La prima. I sistemi forti della Sardegna non sono connessi. Sassari, Olbia, Cagliari non interagiscono a sufficienza e come un recente studio della Banca d’Italia dimostra. Lo sviluppo di un territorio dipende dai tempi di relazione tra un settore ed un altro, e la Sardegna in questo senso è ultima in Italia.
Attorno a questa arteria principale si devono programmare e rafforzare tutte le connessioni intermodali locali, ferrovie a scartamento ridotto, tram, bus.

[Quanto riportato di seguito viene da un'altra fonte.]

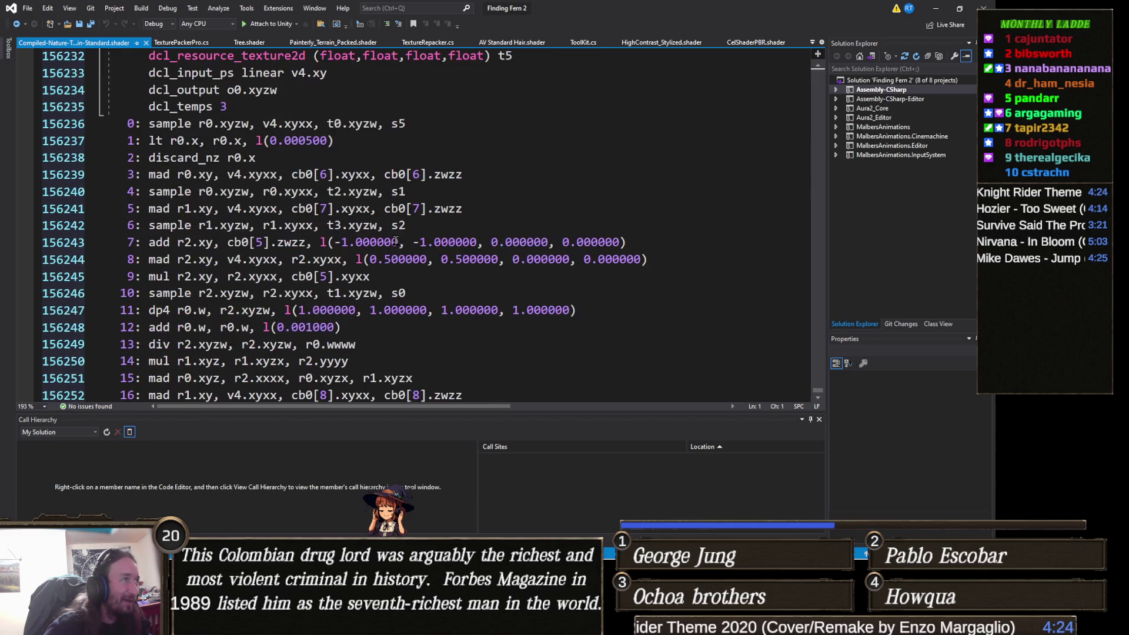
{"action": "scroll", "coordinate": [395, 240], "scroll_direction": "down", "scroll_amount": 20}
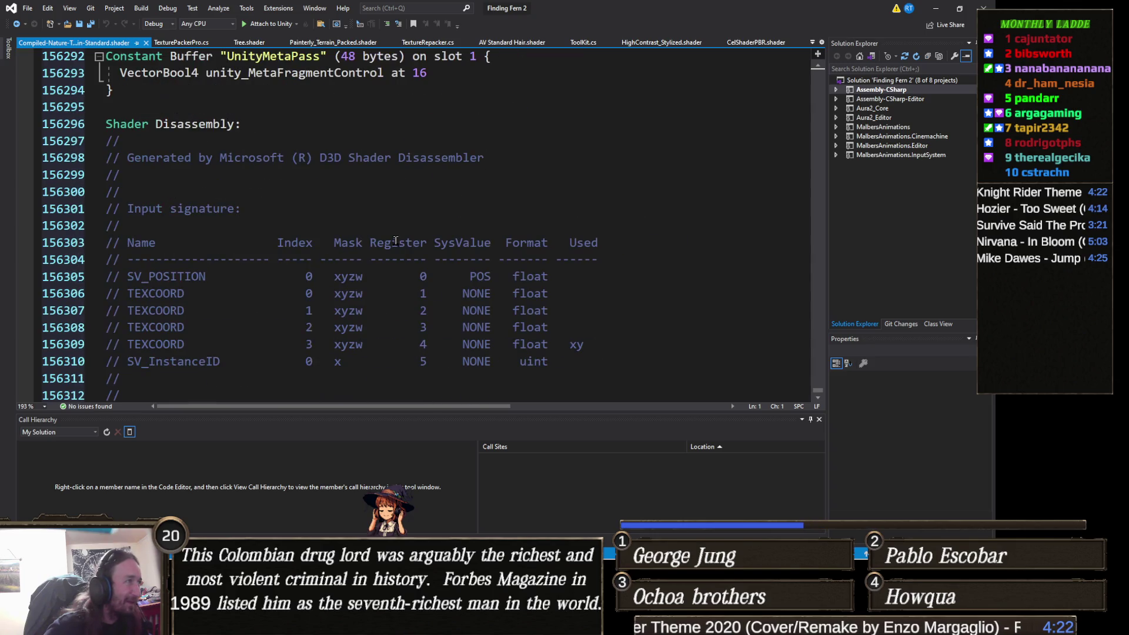
{"action": "scroll", "coordinate": [395, 241], "scroll_direction": "down", "scroll_amount": 20}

Si avvicinerebbero i piccoli centri all’insieme del sistema sardo in tempo rapido. Un reale rimedio allo spopolamento.
Inoltre, con un efficiente collegamento merci tra i tre porti, la Sardegna può proporsi come hub per le merci che transitano tra i paesi del mediterraneo diventando quel centro delle autostrade del mare di cui si parla da tempo.
Le zone Zes, sulle quali la Giunta Regionale ha impresso una forte accelerazione, assumerebbero a loro volta una importanza vitale. Cosa fare per far partire finalmente il progetto della ferrovia veloce sarda?
“Innanzitutto – queste le parole del presidente Solinas – chiedo al Governo, ad Rfi e Trenitalia che si elabori immediatamente uno studio di fattibilità, a cui la Regione vuole partecipare attivamente. Ciò permetterà l’inserimento dell’opera negli strumenti di programmazione nazionale. Il costo di un’opera così importante potrebbe essere di qualche miliardo di euro (tra i tre e i quattro) che possono essere coperti con finanziamenti nazionali e comunitari. L’esempio sono le opere commissariate in Italia. Più di 50 miliardi a cui in parte contribuisce il Pnrr. Si prevedono nove miliardi per la Sicilia, senza ancora progetti cantierabili. O investimenti su tratte secondarie del continente per svariati miliardi. Noi non possiamo accontentarci di piccoli interventi che non risolvono le esigenze fondamentali e non sono strategiche per una trasformazione radicale della mobilità sarda. Dobbiamo avere lo stesso coraggio e lungimiranza che nella seconda metà dall’800 permise di realizzare le attuali ferrovie sarde, che da allora, a testimonianza di una inaccettabile incuria, sono rimaste sostanzialmente invariate”.